Foreign firms hit by labor costs, shortage

By Song Shengxia Source:Global Times Published: 2013-4-24 23:03:01

Labor costs and labor shortages are the biggest risks facing US firms in China and air pollution has become one of the negative factors driving expatriates out of China, the head of a US business group said Wednesday. 

Speaking at the release in Beijing of the 2013 State of American Business in China White Paper, Christian Murck, president of the American Chamber of Commerce in China (AmCham China), said one of the impacts of rising air pollution is that US companies have begun to offer hardship premiums for their expatriate staff in China.

Air pollution is "a truly negative factor" for US firms doing business in China, Murck said.

The last few months have seen the worst air pollution on record in China with a lot of cities frequently shrouded in suffocating smog, causing concerns among expatriates.

Peter Davies, a US expatriate in Beijing who has lived in the Chinese mainland and Hong Kong for 10 years, said he is leaving China in June because his health is deteriorating and the pollution aggravates his condition. 

"I need to get back to a clean air environment in order to help my health improve," Davies told the Global Times Wednesday.

"Air pollution is indeed a great challenge for China in retaining foreign talent. Improving air quality is a systematic project requiring adjustment of economic structure to focus on technologies and services," Bai Ming, a researcher at the Chinese Academy of International Trade and Economic Cooperation under the Ministry of Commerce, told the Global Times.

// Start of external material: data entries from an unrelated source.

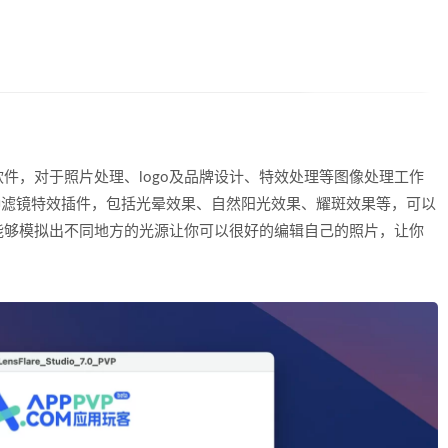
头光晕特效软件，对于照片处理、logo及品牌设计、特效处理等图像处理工作
种滤镜特效插件，包括光晕效果、自然阳光效果、耀斑效果等，可以
能够模拟出不同地方的光源让你可以很好的编辑自己的照片，让你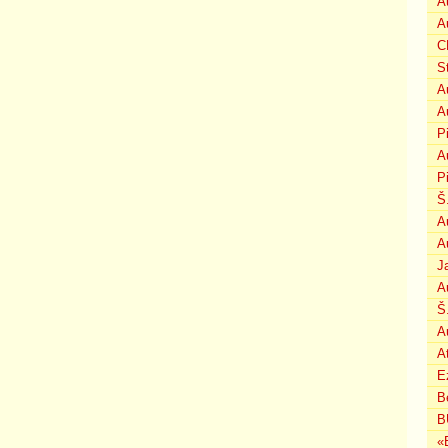
A
A
C
S
A
A
P
A
P
Š
A
A
J
A
Š
A
A
E
B
B
«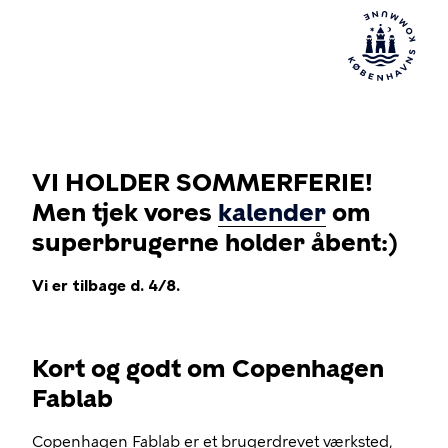
VI HOLDER SOMMERFERIE!
Men tjek vores
kalender
om
superbrugerne holder åbent:)
Vi er tilbage d. 4/8.
Kort og godt om Copenhagen
Fablab
Copenhagen Fablab er et brugerdrevet værksted,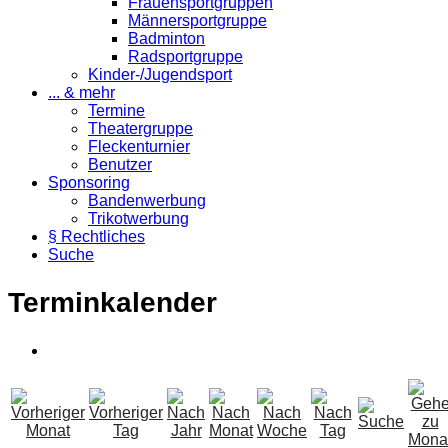
Frauensportgruppen
Männersportgruppe
Badminton
Radsportgruppe
Kinder-/Jugendsport
... & mehr
Termine
Theatergruppe
Fleckenturnier
Benutzer
Sponsoring
Bandenwerbung
Trikotwerbung
§ Rechtliches
Suche
Terminkalender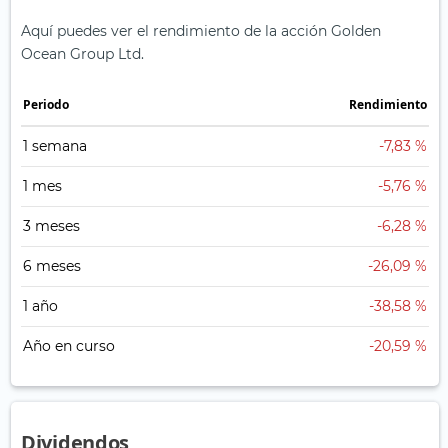
Aquí puedes ver el rendimiento de la acción Golden
Ocean Group Ltd.
Periodo
Rendimiento
1 semana
-7,83 %
1 mes
-5,76 %
3 meses
-6,28 %
6 meses
-26,09 %
1 año
-38,58 %
Año en curso
-20,59 %
Dividendos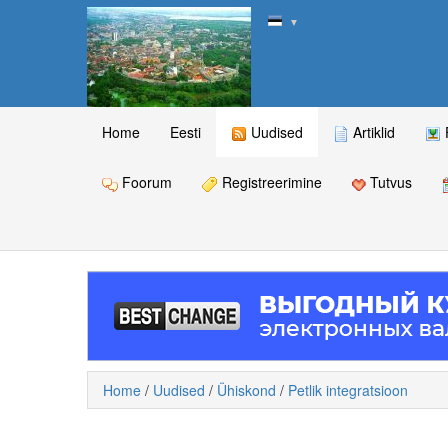
▼
Home
Eesti
Uudised
Artiklid
Foorum
Registreerimine
Tutvus
Home
/
Uudised
/
Ühiskond
/
Petlik integratsioon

"Foreign companies should also contribute by investing less in high energy-consuming industries and more in technologies in China," Bai said.

Meanwhile, the white paper released Wednesday showed that human resource issues represent a top business challenge facing US firms in China.

The number of AmCham China members identifying labor costs and labor shortages as the greatest risks facing their operations in China nearly doubled in 2012 from 2011, the paper showed. Murck said this factor had already driven some US firms out of China, especially from eastern coastal areas.

"China's western regions have great potential and still enjoy labor cost advantages. To attract foreign investors, western regions should upgrade industrial support facilities and improve integration of industry chains," He Weiwen, co-director of the China-US-EU Study Center under the China Association of International Trade, told the Global Times Wednesday.

The white paper also showed that China remained one of the top three investment destinations for American firms in 2012 due to their strong performance in China and expectations of significant growth in domestic demand over the next three years.

China saw a drop in foreign direct investment (FDI) by 3.7 percent in 2012 from the year before, the first decline since 2009, but FDI from the US rose 4.5 percent year-on-year in 2012, official data showed.